Historischer Kontext
Nach La Rothière hatten die Alliierten ihre Armeen unvorsichtigerweise getrennt. Trotz sehr unterlegener Streitkräfte beschloss Napoleon, isolierte Korps schnell und hart anzugreifen, und verließ sich dabei auf seine Kenntnisse des Geländes und der Truppenmobilität. Champaubert, an der Kreuzung der Straßen nach Vitry und Montmirail, wurde von einem kleinen russischen Korps ohne unmittelbare Unterstützung gehalten.
Taktik
Napoleon griff seine Truppen mit Zangen an, mit Ney und der Garde an den Flanken, während die Infanterie frontal angriff. Die Überraschung war total.
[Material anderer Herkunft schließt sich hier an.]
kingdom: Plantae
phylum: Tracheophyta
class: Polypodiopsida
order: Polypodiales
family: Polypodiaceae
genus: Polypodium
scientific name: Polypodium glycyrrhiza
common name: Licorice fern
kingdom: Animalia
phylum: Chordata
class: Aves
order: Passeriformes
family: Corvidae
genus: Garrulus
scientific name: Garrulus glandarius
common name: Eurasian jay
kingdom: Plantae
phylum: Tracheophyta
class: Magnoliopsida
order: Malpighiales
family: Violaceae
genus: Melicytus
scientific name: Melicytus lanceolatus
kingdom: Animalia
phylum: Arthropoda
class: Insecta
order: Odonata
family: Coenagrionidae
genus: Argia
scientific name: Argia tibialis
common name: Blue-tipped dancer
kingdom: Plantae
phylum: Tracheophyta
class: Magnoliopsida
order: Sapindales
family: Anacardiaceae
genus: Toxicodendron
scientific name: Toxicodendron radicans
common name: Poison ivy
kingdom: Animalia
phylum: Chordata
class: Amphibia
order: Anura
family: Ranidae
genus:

Die zerstreuten und unvorbereiteten Russen konnten keine kohärente Verteidigung organisieren. Französische Artillerie beschoss das Zentrum vor dem letzten Angriff. Olsufiev weigerte sich zunächst, sich zurückzuziehen, was zu seiner Einkreisung führte.
Folgen
Die Zerstörung von Olsufievs Korps brachte Blüchers linken Flügel vorübergehend durcheinander. Napoleon erlangte die strategische Initiative zurück. Die Alliierten waren von der Heftigkeit der französischen Reaktion beunruhigt und verloren in den folgenden Tagen mehrere Schlachten. Champaubert stellte das Vertrauen in die französische Armee wieder her und belebte die Hoffnung auf eine siegreiche Verteidigung.